## EXERCISE GOAL
Revise the entries below by changing "transcribe" to "describe" and leaving every other word unchanged. Omit the pictures from your answer.

INPUT MATERIAL START

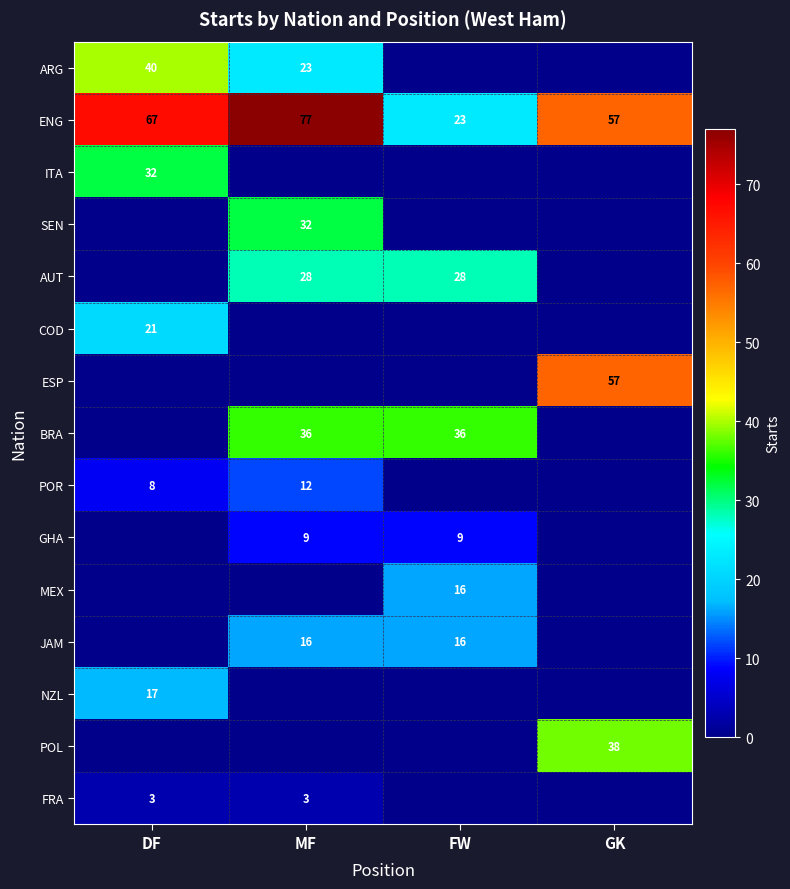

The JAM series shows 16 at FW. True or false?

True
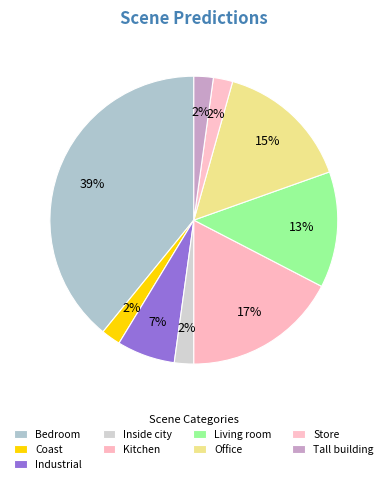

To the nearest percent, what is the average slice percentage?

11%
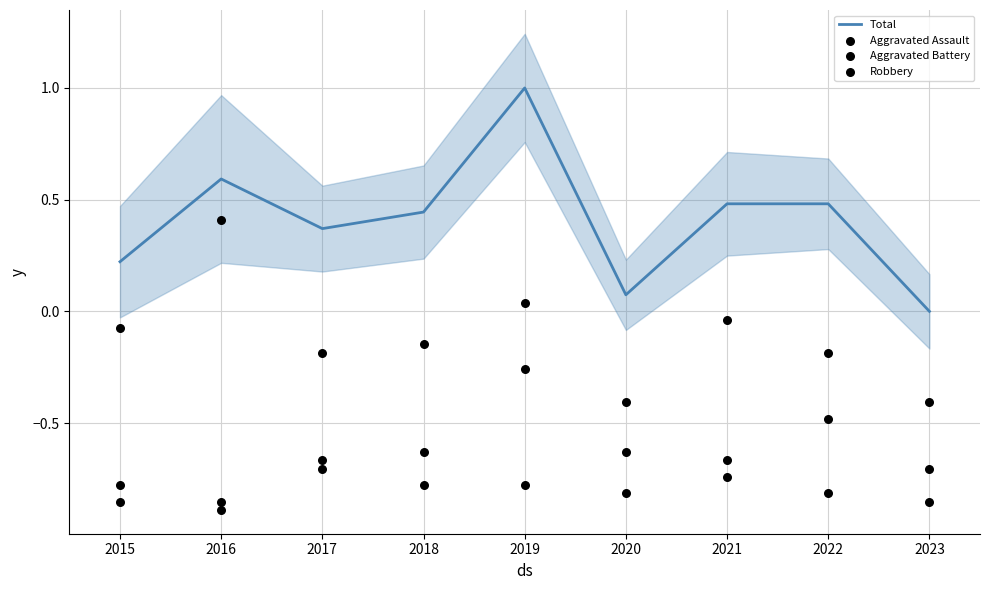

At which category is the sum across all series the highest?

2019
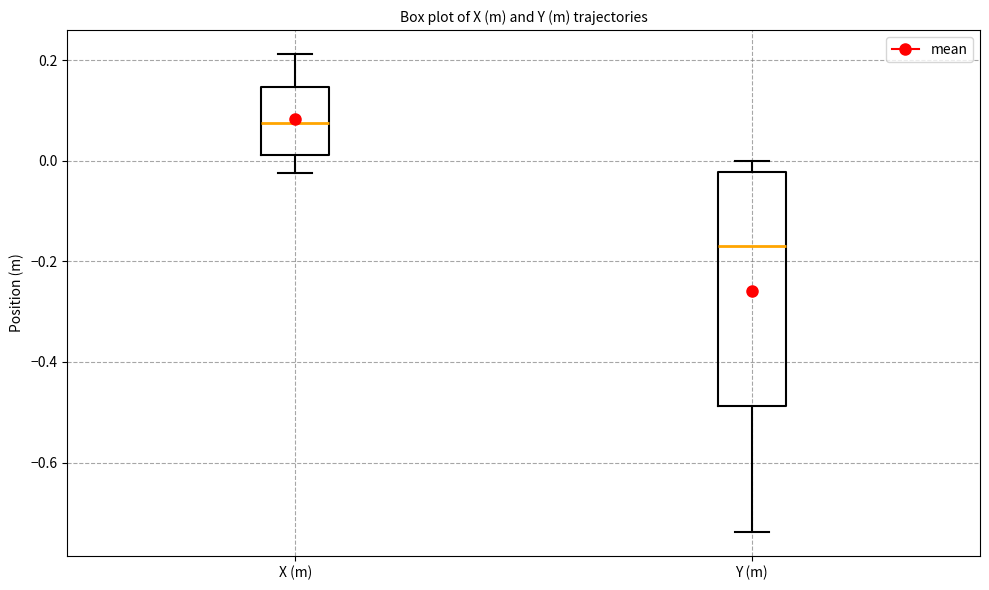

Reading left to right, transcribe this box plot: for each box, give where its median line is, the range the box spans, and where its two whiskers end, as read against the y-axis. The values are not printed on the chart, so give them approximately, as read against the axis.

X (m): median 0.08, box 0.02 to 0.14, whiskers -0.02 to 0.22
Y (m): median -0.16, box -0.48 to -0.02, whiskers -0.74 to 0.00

INPUT MATERIAL END

## WRITTEN ANSWER
The JAM series shows 16 at FW. True or false?

True

To the nearest percent, what is the average slice percentage?

11%

At which category is the sum across all series the highest?

2019

Reading left to right, describe this box plot: for each box, give where its median line is, the range the box spans, and where its two whiskers end, as read against the y-axis. The values are not printed on the chart, so give them approximately, as read against the axis.

X (m): median 0.08, box 0.02 to 0.14, whiskers -0.02 to 0.22
Y (m): median -0.16, box -0.48 to -0.02, whiskers -0.74 to 0.00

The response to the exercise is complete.